### DESCRIPTION OF THE TASK
Run through the records and, wherever a line holds the word "Erősítés", return that line.

[SUPPLIED INFORMATION Boundary: Start]

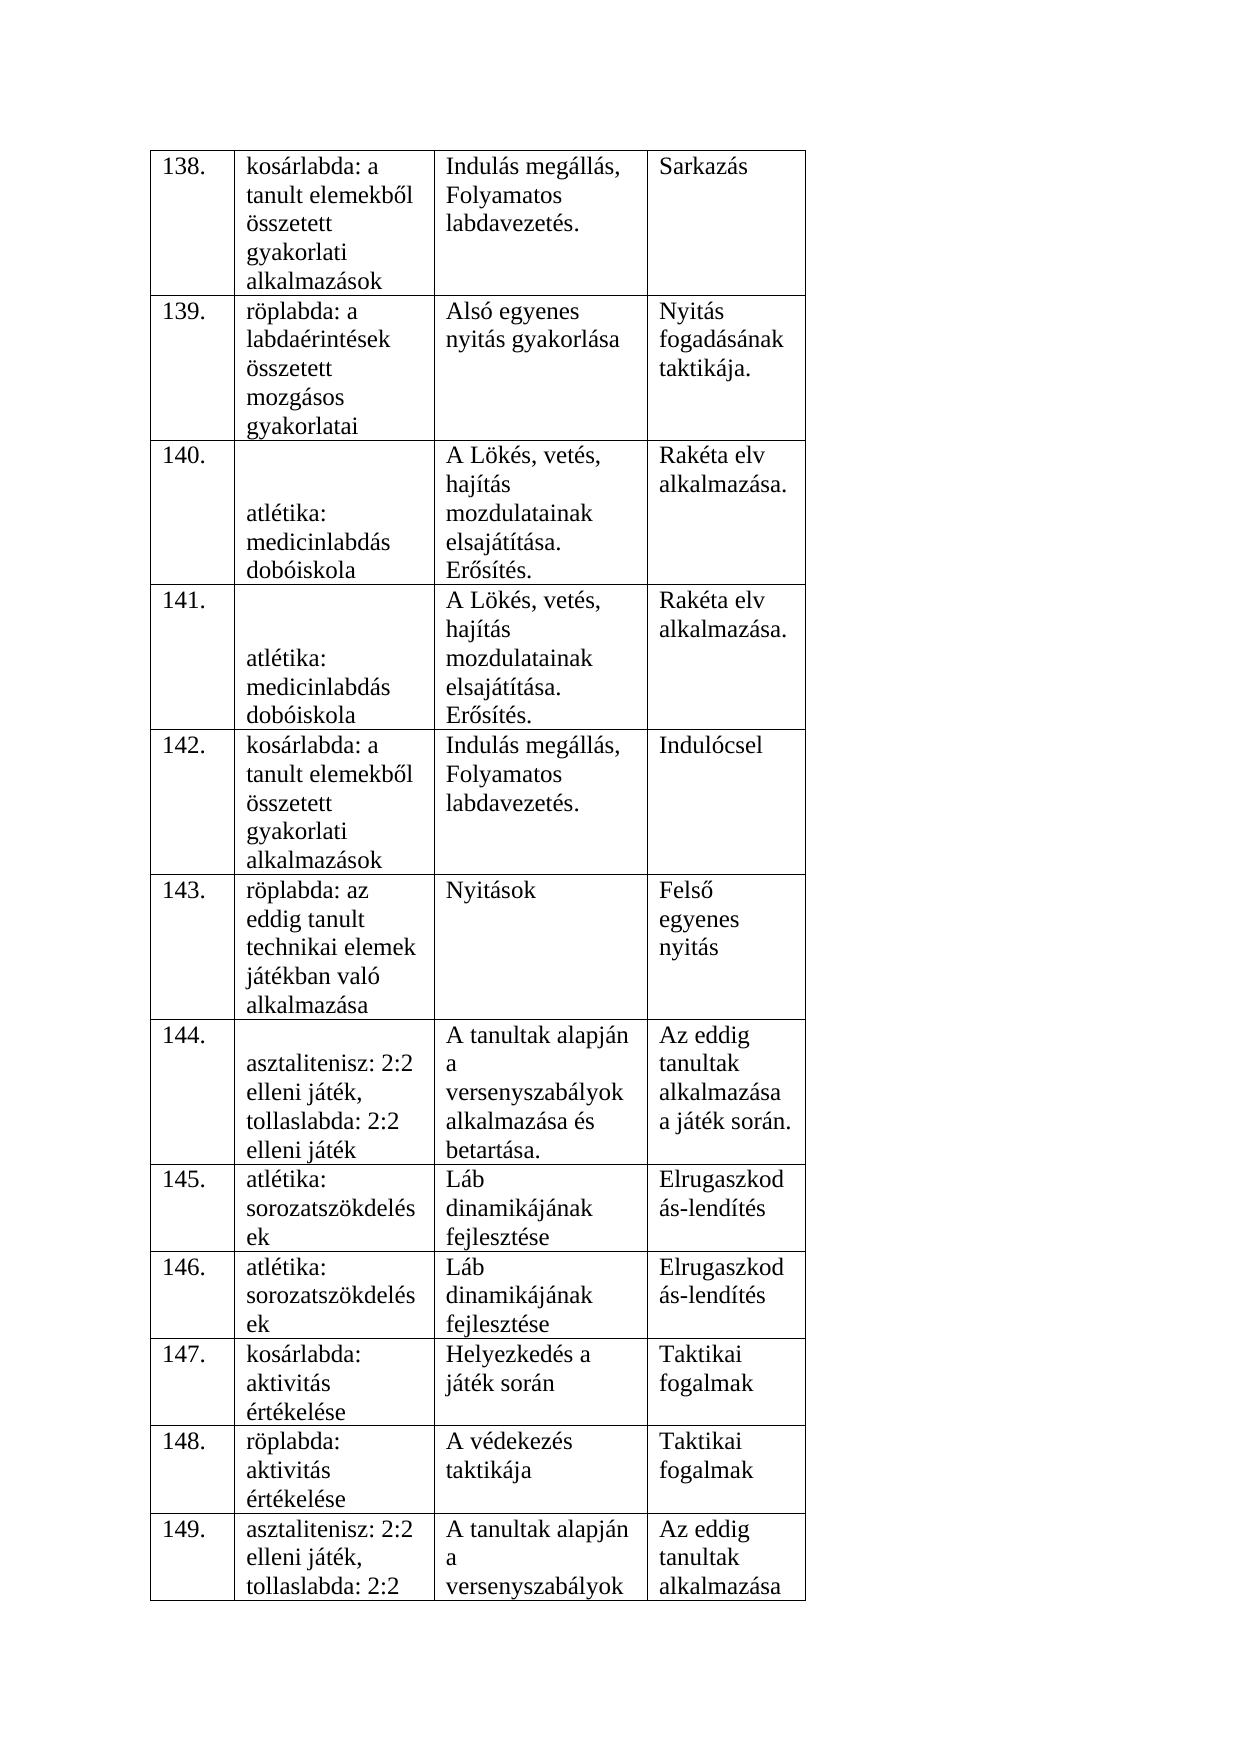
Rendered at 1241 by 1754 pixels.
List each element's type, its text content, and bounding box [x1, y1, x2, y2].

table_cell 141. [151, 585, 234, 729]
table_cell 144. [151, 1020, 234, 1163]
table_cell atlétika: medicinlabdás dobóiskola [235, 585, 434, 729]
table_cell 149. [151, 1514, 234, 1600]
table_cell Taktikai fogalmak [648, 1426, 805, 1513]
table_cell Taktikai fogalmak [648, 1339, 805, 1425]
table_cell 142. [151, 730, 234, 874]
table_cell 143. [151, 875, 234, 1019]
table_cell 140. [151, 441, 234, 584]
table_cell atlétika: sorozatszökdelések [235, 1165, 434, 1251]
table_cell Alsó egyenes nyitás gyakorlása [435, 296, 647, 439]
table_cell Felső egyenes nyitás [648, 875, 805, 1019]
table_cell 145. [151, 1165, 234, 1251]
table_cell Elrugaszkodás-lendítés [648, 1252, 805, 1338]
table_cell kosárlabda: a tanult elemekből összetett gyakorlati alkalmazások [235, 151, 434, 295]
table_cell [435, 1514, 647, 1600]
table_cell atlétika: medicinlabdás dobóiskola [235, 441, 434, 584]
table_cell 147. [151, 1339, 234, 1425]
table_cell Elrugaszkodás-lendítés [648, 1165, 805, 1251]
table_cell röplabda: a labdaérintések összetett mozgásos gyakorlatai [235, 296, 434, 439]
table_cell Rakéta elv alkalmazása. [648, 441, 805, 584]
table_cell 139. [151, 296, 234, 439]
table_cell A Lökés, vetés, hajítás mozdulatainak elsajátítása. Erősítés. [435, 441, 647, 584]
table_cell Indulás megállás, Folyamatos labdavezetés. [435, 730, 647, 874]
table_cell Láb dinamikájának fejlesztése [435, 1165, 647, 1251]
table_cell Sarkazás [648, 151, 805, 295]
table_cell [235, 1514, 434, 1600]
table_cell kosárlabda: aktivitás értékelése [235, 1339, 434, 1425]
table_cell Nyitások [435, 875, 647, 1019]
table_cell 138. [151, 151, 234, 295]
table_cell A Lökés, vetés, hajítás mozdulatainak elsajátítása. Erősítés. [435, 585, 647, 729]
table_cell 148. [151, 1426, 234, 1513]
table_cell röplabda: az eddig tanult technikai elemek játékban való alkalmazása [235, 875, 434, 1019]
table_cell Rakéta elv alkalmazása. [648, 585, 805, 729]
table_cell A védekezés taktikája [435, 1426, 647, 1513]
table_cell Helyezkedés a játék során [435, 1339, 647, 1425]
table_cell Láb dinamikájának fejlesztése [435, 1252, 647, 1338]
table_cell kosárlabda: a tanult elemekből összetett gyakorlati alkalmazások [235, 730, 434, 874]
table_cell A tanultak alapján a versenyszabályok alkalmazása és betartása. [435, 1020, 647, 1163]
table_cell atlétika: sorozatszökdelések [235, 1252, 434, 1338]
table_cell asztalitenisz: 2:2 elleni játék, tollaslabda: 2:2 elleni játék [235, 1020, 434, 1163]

[SUPPLIED INFORMATION Boundary: End]

### EXPECTED ANSWER
table_cell A Lökés, vetés, hajítás mozdulatainak elsajátítása. Erősítés. [435, 441, 647, 584]
table_cell A Lökés, vetés, hajítás mozdulatainak elsajátítása. Erősítés. [435, 585, 647, 729]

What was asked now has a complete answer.